Aos 38 anos, Roqueline revela seus planos para o futuro. Pretende ingressar em um mestrado na Argentina. A cada passo, ela se distancia da dor que um dia a paralisou e honra a memória do pai que sempre sonhou em vê-la formada.

Estudos interrompidos para cuidar dos filhos

Foto: Arquivo Pessoal

“Aos 18 anos, precisei parar de estudar para sustentar meus filhos. Eles moravam com os meus pais, e eu precisava trabalhar para mandar dinheiro todo mês.” A fala é da servidora pública Maria Quitéria, hoje com 58 anos.

A principal causa de evasão escolar entre mulheres é a necessidade de trabalhar, segundo dados de 2024 da PNAD Contínua. Em seguida, aparecem a gravidez (23,1%) e os afazeres domésticos ou cuidados com outra pessoa (9,5%).

Quando decidiu voltar a estudar, aos 57 anos, Maria Quitéria precisou reorganizar completamente a rotina para encaixar as aulas no período da noite. Trabalhava em tempo integral e, muitas vezes, ia direto do trabalho para a escola, retornando para casa apenas depois das 22h.

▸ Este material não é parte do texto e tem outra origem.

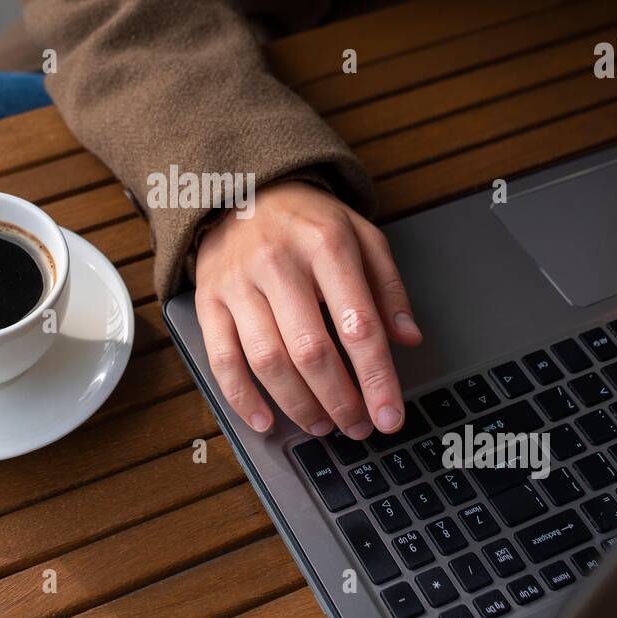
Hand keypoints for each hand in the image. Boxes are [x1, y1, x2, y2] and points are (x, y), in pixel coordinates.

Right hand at [194, 180, 422, 438]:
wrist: (244, 190)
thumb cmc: (308, 221)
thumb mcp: (362, 236)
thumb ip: (388, 287)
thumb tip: (408, 339)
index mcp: (326, 244)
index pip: (358, 325)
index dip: (376, 379)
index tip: (390, 416)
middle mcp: (278, 263)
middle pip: (311, 351)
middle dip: (340, 401)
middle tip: (358, 427)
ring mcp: (238, 283)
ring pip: (267, 361)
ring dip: (298, 406)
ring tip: (322, 425)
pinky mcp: (207, 299)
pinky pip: (222, 360)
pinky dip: (243, 399)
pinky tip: (266, 422)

“Meus amigos e familiares diziam que eu tinha muita disposição para dar conta de tudo. Ouvir isso sempre me deixava muito feliz e me dava ainda mais vontade de continuar”, disse.

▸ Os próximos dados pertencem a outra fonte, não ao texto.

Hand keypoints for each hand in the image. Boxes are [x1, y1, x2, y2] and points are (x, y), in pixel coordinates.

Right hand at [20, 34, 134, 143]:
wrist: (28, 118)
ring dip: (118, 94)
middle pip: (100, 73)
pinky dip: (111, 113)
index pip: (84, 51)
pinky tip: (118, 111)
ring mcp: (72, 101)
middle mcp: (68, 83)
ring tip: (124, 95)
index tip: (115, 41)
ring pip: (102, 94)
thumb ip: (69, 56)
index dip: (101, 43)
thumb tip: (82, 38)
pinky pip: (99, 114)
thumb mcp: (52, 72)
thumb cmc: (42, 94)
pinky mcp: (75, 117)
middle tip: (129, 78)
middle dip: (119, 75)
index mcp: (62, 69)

Com o EJA concluído no fim de 2024, ela relembra que celebrou todo o esforço do último ano realizando um sonho: sua festa de formatura. Durante a cerimônia, entrou de mãos dadas com o neto, um momento emocionante, que marcou o início de um novo ciclo em sua trajetória.

Estudos como refúgio

Foto: Arquivo Pessoal

Para a dona de casa Ana Lúcia Leymann, 55, o retorno à escola foi um refúgio diante de uma rotina marcada pelos cuidados com o marido. Após uma complicação causada pela diabetes, ele precisou amputar uma das pernas. A nova realidade levou Ana a refletir sobre sua autonomia e o papel do estudo em sua vida.

“Ele teve que amputar a perna e parar de trabalhar. Aí decidi: vou voltar a estudar e arrumar um emprego, para conseguir meu próprio dinheiro e ocupar a mente”, conta.

Ana interrompeu os estudos aos 14 anos. Logo depois, aos 15, casou-se e teve filhos, o que impediu a continuidade da vida escolar. Na volta à sala de aula, ela encontrou apoio essencial na família, especialmente nas filhas, que a ajudavam até mesmo nas tarefas de casa.

“Quando eu não sabia responder, perguntava e elas me ajudavam. Todos os dias, perto da hora de sair, meu marido dizia: ‘Olha a hora, Ana, vai se atrasar pra escola’. Tive muito apoio da minha família.”

Realização pessoal

Hoje, ao relembrar sua trajetória, Ana fala com entusiasmo sobre a decisão de voltar a estudar. Para ela, mais do que concluir uma etapa, foi a concretização de um sonho que havia sido adiado por muitos anos.

“Concluir o ensino fundamental foi uma grande conquista. Para mim, é a realização de um sonho”, afirma.

Agora, Ana planeja continuar aprendendo: seja inglês, espanhol ou até mesmo uma nova profissão. Ainda sem um rumo definido, ela se mostra animada e confiante para os próximos passos.